David Colquhoun provides some nice charts to explain this visually in his DC’s Improbable Science blog.
So, in a population of 10,000 people (over 60 years old), 875 will test positive. Of these, only 400 will actually have the disease (45%). If your patient has a positive test result, there is only a 45% chance that they actually have the disease. And if you change that to include the whole population regardless of age, only 14% of those who test positive will have the disease
Who is Bayes, and what does he have to do with screening?
In the 1700s, Thomas Bayes was the first to describe how to use evidence to update beliefs.

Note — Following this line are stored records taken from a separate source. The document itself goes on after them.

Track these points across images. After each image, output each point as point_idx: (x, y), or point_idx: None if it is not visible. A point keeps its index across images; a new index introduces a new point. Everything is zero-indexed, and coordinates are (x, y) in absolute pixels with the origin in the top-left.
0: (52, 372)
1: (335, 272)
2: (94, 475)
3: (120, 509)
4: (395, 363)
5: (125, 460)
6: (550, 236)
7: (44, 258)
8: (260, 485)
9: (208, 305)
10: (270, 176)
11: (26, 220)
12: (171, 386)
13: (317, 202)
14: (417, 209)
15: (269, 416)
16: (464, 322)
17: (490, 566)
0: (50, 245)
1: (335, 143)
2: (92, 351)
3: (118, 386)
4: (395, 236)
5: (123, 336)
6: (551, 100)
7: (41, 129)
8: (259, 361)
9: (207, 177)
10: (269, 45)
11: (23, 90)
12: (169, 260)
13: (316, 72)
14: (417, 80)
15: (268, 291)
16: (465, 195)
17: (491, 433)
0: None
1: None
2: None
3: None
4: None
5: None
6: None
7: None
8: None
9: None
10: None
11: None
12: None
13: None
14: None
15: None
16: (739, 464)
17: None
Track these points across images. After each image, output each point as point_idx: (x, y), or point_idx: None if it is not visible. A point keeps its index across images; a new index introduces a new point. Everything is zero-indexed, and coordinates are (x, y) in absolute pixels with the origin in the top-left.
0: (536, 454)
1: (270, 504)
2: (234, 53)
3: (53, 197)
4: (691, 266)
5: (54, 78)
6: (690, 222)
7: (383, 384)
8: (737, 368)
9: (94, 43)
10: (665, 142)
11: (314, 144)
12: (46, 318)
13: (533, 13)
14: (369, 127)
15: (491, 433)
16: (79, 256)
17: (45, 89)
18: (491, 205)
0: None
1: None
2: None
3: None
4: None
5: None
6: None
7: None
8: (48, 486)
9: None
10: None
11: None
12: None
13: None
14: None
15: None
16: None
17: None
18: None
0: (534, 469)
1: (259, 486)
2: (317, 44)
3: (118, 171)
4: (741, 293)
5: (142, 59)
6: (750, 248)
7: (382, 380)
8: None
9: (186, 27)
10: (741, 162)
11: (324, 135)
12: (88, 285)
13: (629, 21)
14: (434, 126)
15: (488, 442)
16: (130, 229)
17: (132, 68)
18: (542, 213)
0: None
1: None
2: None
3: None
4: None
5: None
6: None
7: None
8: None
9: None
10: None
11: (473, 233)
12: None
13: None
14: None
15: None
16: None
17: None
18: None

He described probability as the ‘degree of belief’. When new evidence comes to light, the probability changes.
If your 8-year-old tells you they did not eat the chocolate ice cream in the freezer, then you would be inclined to believe them. But if you then notice chocolate on her dress, your belief might change somewhat. In many ways, Bayes’ theorem is just logical thinking.
In screening, we aren’t simply asking ‘do you have the disease?’. We are asking, ‘given that your test is positive, do you have the disease?’ And this must take into account the false positives and the prevalence.
In Graeme Archer’s Telegraph blog, he creates a lovely graph showing clearly that as prevalence increases, so does the positive predictive value.
Where does that leave us with screening tests?
Screening tests need to be considered in context. Specifically, which section of the population is being screened, the prevalence of the disease being tested in that population, and how this affects the usefulness of the test.
Perhaps the more relevant question is: where does it leave us in terms of statistics?
For those of us who were not taught it in med school, we need to take responsibility and self-educate. Bob Phillips is doing this in beautiful, bite-sized pieces for Archives of Disease in Childhood with his StatsMiniBlog, and Simon Carley is doing it eloquently as ever at St Emlyn’s – see his Risky Business posts for starters.
Selected references
Manrai AK, Bhatia G, Strymish J, Kohane IS, Jain SH, Medicine’s uncomfortable relationship with math: calculating positive predictive value, JAMA, online first, 21st April 2014, doi:10.1001/jamainternmed.2014.1059.
Scharre DW, Chang SI, Nagaraja HN, Yager-Schweller J, Mirden RA, Community cognitive screening using the Self-Administered Gerocognitive Examination (SAGE), The Journal of Neuropsychiatry and Clinical Neurosciences 2014; 00:1–7.
Siegfried T, Doctors flunk quiz on screening-test math, Science News, 2014.